Kutipan Teks:
*****
REVIEW
The Hu, Hunnu Rock dan Eksotisme Mongolia
Published
6 years agoon
By
philipsmarx11 Januari 2019
Oleh: Andre Barahamin
Kuartet rock asal Mongolia yang kini jadi sensasi baru di Youtube.
KEPADA PARA pecinta musik rock di Indonesia, bersiap-siaplah menyambut fenomena baru.
Kali ini, kuartet pahlawan berasal dari Mongolia. Negeri yang bagi sebagian besar di Indonesia hanya diakrabi karena Gengis Khan dan cucunya, Kubilai Khan sering disebut sekilas dalam buku-buku sejarah lawas. Ini adalah negeri para nomad penunggang kuda terbaik yang menjadi pusat Kekaisaran Mongol pada abad ke-13 namun akhirnya takluk oleh Dinasti Qing sejak akhir abad ke-17. Sebagian besar wilayah Mongolia memiliki tanah yang gersang berupa padang rumput dengan pegunungan di bagian barat dan utara dan Gurun Gobi di selatan.
*****
(Item dataset yang tersimpan)
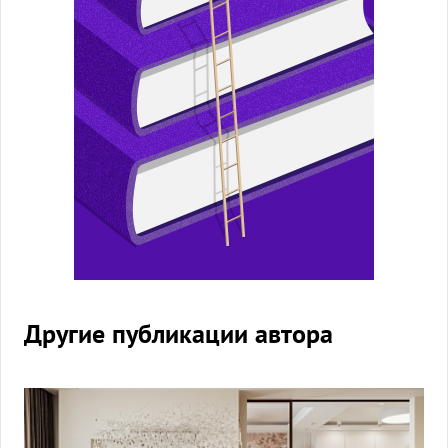
Другие публикации автора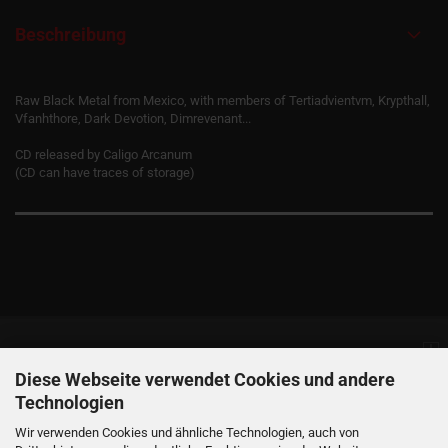
Beschreibung
Raw Black Metal from Mexico, with members of Tertiadvientvm, Krypthall,
Vfanhthore, Dark Devotion, Dimrevenant...
CD released by Caligo Arcanum
(CD can have traces of storage)
Informationen
Diese Webseite verwendet Cookies und andere
Technologien
Produkte
Wir verwenden Cookies und ähnliche Technologien, auch von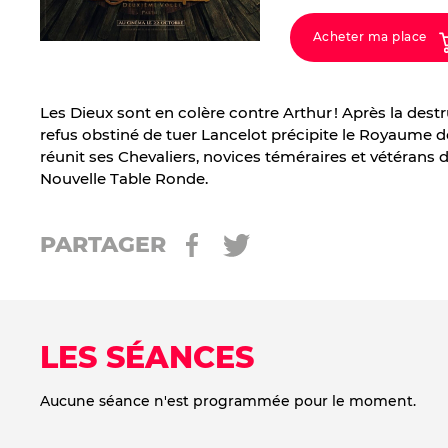
Acheter ma place
Les Dieux sont en colère contre Arthur ! Après la des
refus obstiné de tuer Lancelot précipite le Royaume de
réunit ses Chevaliers, novices téméraires et vétérans 
Nouvelle Table Ronde.
PARTAGER
LES SÉANCES
Aucune séance n'est programmée pour le moment.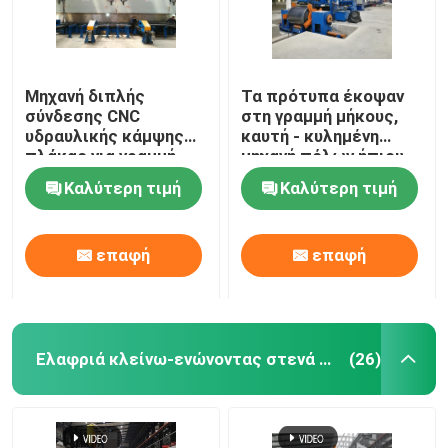
Μηχανή διπλής
Τα πρότυπα έκοψαν
σύνδεσης CNC
στη γραμμή μήκους,
υδραυλικής κάμψης
καυτή - κυλημένη
πλάκας για γραμμή
μηχανή πόλων ήπιου
παραγωγής φωτεινών
χάλυβα ελαφριά για
Καλύτερη τιμή
Καλύτερη τιμή
στύλων
6m 8m 14m
επαφή
επαφή
Ελαφριά κλείνω-ενώνοντας στενά μηχανή Πολωνού
(26)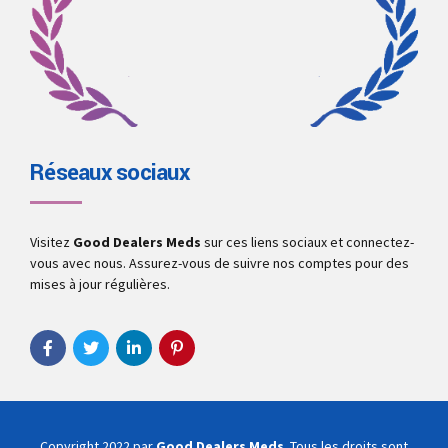
Réseaux sociaux
Visitez
Good Dealers Meds
sur ces liens sociaux et connectez-
vous avec nous. Assurez-vous de suivre nos comptes pour des
mises à jour régulières.
Copyright 2022 par
Good Dealers Meds
. Tous les droits sont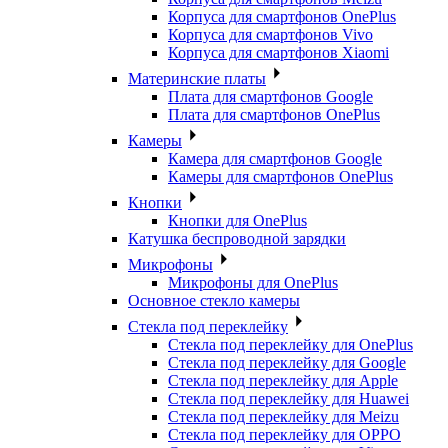
Корпуса для смартфонов OnePlus
Корпуса для смартфонов Vivo
Корпуса для смартфонов Xiaomi
Материнские платы
Плата для смартфонов Google
Плата для смартфонов OnePlus
Камеры
Камера для смартфонов Google
Камеры для смартфонов OnePlus
Кнопки
Кнопки для OnePlus
Катушка беспроводной зарядки
Микрофоны
Микрофоны для OnePlus
Основное стекло камеры
Стекла под переклейку
Стекла под переклейку для OnePlus
Стекла под переклейку для Google
Стекла под переклейку для Apple
Стекла под переклейку для Huawei
Стекла под переклейку для Meizu
Стекла под переклейку для OPPO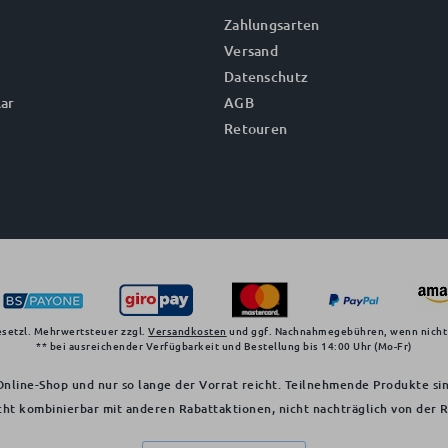
Zahlungsarten
Versand
Datenschutz
ar
AGB
Retouren
gesetzl. Mehrwertsteuer zzgl.
Versandkosten
und ggf. Nachnahmegebühren, wenn nicht
** bei ausreichender Verfügbarkeit und Bestellung bis 14:00 Uhr (Mo-Fr)
nline-Shop und nur so lange der Vorrat reicht. Teilnehmende Produkte sin
cht kombinierbar mit anderen Rabattaktionen, nicht nachträglich von der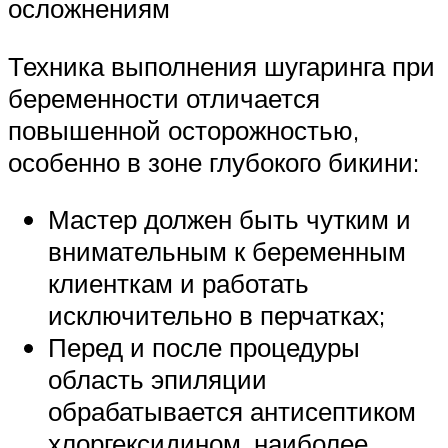
осложнениям
Техника выполнения шугаринга при
беременности отличается
повышенной осторожностью,
особенно в зоне глубокого бикини:
Мастер должен быть чутким и
внимательным к беременным
клиенткам и работать
исключительно в перчатках;
Перед и после процедуры
область эпиляции
обрабатывается антисептиком
хлоргексидином, наиболее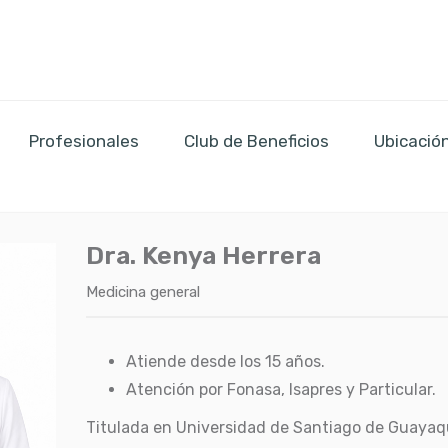
Profesionales
Club de Beneficios
Ubicació
Dra. Kenya Herrera
Medicina general
Atiende desde los 15 años.
Atención por Fonasa, Isapres y Particular.
Titulada en Universidad de Santiago de Guayaqu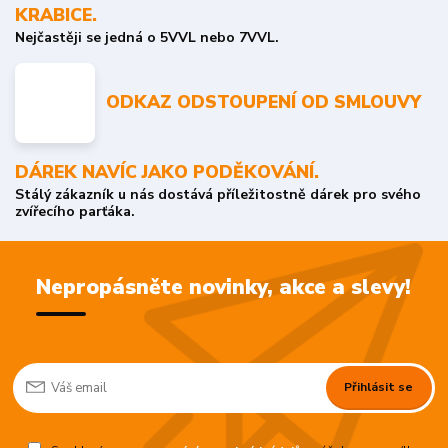
KRABICE.
Nejčastěji se jedná o 5VVL nebo 7VVL.
ODKAZ ODSTOUPENÍ OD SMLOUVY
DÁREK NAVÍC JAKO PODĚKOVÁNÍ.
Stálý zákazník u nás dostává příležitostně dárek pro svého
zvířecího parťáka.
Nepropásněte novinky, akce a slevy!
Přihlásit se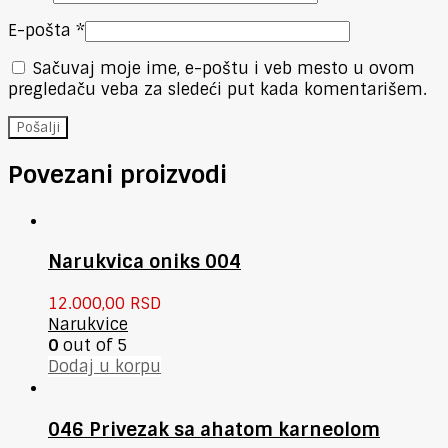
E-pošta
*
Sačuvaj moje ime, e-poštu i veb mesto u ovom
pregledaču veba za sledeći put kada komentarišem.
Povezani proizvodi
Narukvica oniks 004
12.000,00
RSD
Narukvice
0
out of 5
Dodaj u korpu
046 Privezak sa ahatom karneolom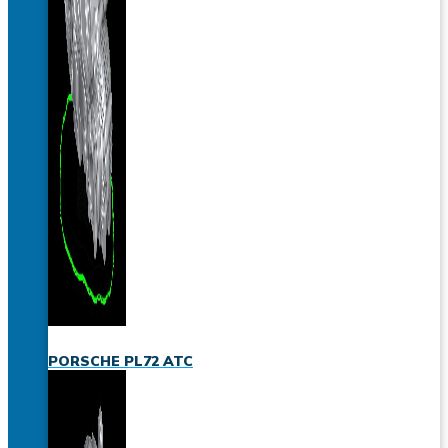
PORSCHE PL72 ATC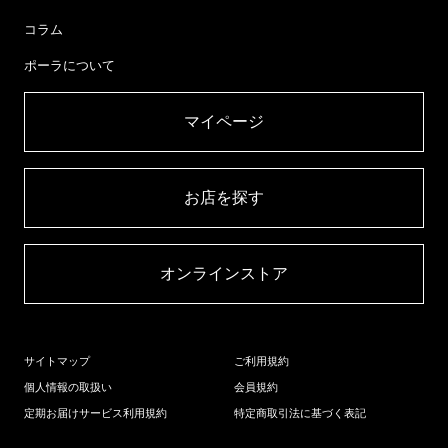
コラム
ポーラについて
マイページ​
お店を探す​
オンラインストア​
サイトマップ
ご利用規約
個人情報の取扱い
会員規約
定期お届けサービス利用規約
特定商取引法に基づく表記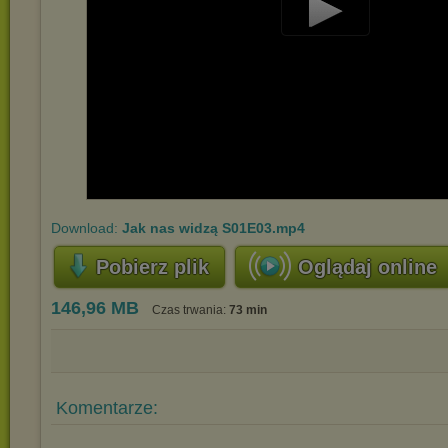
Play
Video
Download:
Jak nas widzą S01E03.mp4
Pobierz plik
Oglądaj online
146,96 MB
Czas trwania:
73 min
Komentarze: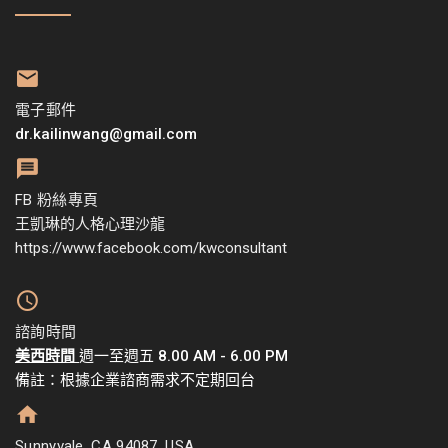
電子郵件
dr.kailinwang@gmail.com
FB 粉絲專頁
王凱琳的人格心理沙龍
https://www.facebook.com/kwconsultant
諮詢時間
美西時間
週一至週五 8.00 AM - 6.00 PM
備註：根據企業諮商需求不定期回台
Sunnyvale, CA 94087, USA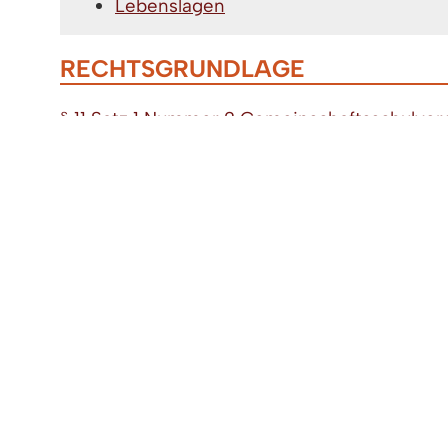
Lebenslagen
RECHTSGRUNDLAGE
§ 11 Satz 1 Nummer 2 Gemeinschaftsschulv
§ 9 Multilaterale Versetzungsordnung (MVO)
FREIGABEVERMERK
25.04.2024 Kultusministerium Baden Württ
LEBENSLAGEN
Schule
Bildungsabschlüsse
*****
Tujuan Latihan:
Kutip kata demi kata bagian ulasan tentang The Hu mulai dari "KEPADA PARA pecinta" sampai dengan "Gobi di selatan.".

Pembahasan Jawaban:
KEPADA PARA pecinta musik rock di Indonesia, bersiap-siaplah menyambut fenomena baru.
Kali ini, kuartet pahlawan berasal dari Mongolia. Negeri yang bagi sebagian besar di Indonesia hanya diakrabi karena Gengis Khan dan cucunya, Kubilai Khan sering disebut sekilas dalam buku-buku sejarah lawas. Ini adalah negeri para nomad penunggang kuda terbaik yang menjadi pusat Kekaisaran Mongol pada abad ke-13 namun akhirnya takluk oleh Dinasti Qing sejak akhir abad ke-17. Sebagian besar wilayah Mongolia memiliki tanah yang gersang berupa padang rumput dengan pegunungan di bagian barat dan utara dan Gurun Gobi di selatan.